Il ricorso, redatto dall’avvocato Valentina Stefutti, contesta numerosi aspetti del piano, dai suoi presupposti alle sue finalità e modalità di svolgimento. “Tra i più importanti, resta disatteso l’obbligo, previsto dalla legge 157/92 e dalla legge 7/95, di ricorrere agli abbattimenti solo in caso di fallimento, certificato dall’Istituto Superiore per la Protezione e al Ricerca Ambientale, di metodi ecologici e incruenti, consistenti, come più volte ribadito dallo stesso Ente, principalmente nella non immissione di fagiani e lepri, e nella recinzione di discariche e microdiscariche. – spiegano in una nota stampa le associazione Lac e Lav – La Provincia di Ascoli Piceno non ha attuato alcuno dei suddetti metodi, contribuendo, anzi, a fornire cibo alle volpi presenti con l’immissione di duemila fagiani e lepri per fini venatori. Proprio con la tutela di questi animali, artificialmente immessi dai cacciatori, la Provincia di Ascoli ha motivato l’abbattimento delle volpi.
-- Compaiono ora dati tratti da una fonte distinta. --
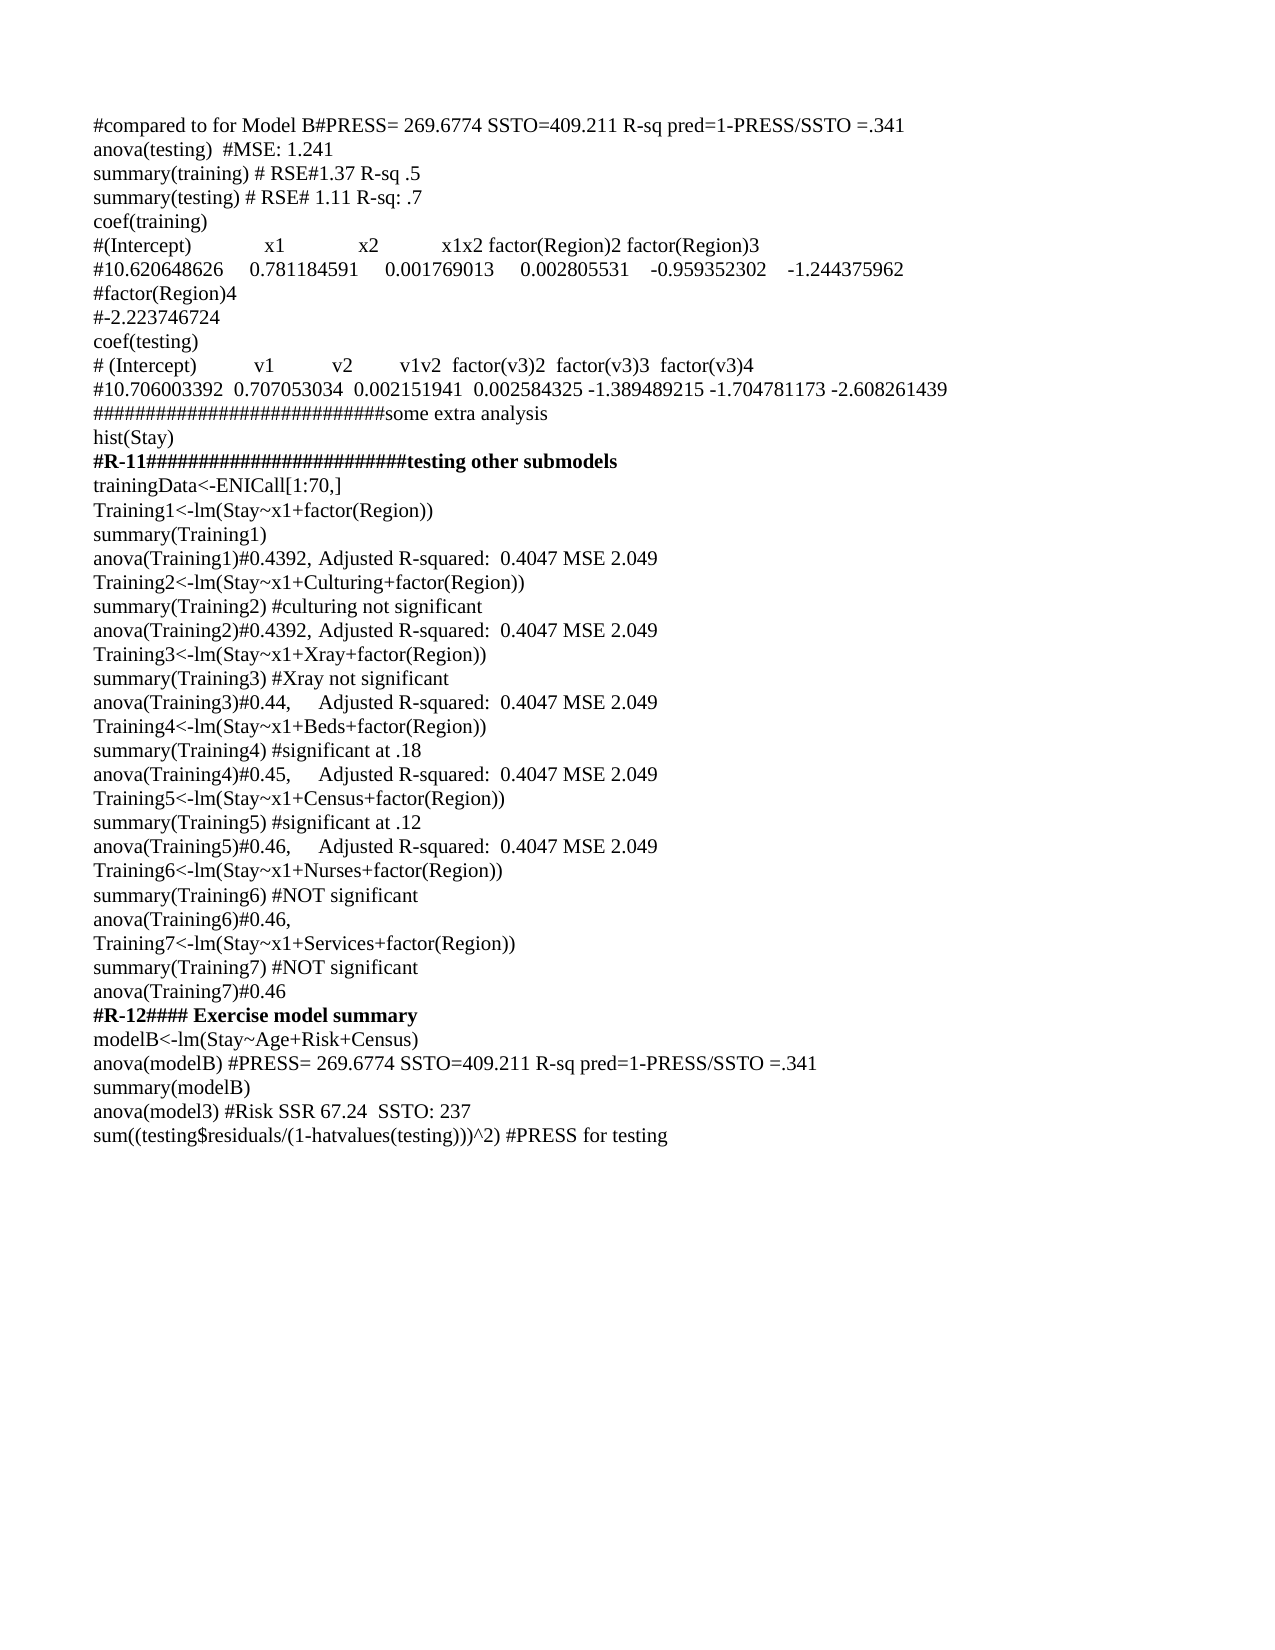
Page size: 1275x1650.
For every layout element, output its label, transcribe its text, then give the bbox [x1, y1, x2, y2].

Tale motivazione non è assolutamente prevista dalle leggi suddette e ritenuta insufficiente anche dal Consiglio di Stato rispetto all’interesse collettivo di tutela della fauna selvatica”.

 

La sensibilità delle associazioni animaliste si fonda sul parere negativo dell’Ipsar che considera questo tipo di battute dannose per tutte le specie selvatiche in riproduzione, dal momento che viene svolta da diversi cacciatori, e che sottolinea lo sconvolgimento delle cucciolate e delle femmine che allattano se effettuate fuori dal periodo di caccia in piena primavera. “Per la particolare crudeltà e per la non necessità di tali uccisioni, si ritiene che la condotta di chi le mette in atto integri i reati di uccisione e maltrattamento di animali, di cui agli Artt. 544 bis e 544 ter C.P.”, sentenziano le due associazioni che auspicano a un risultato sull’esempio di quanto avvenuto nella provincia di Siena.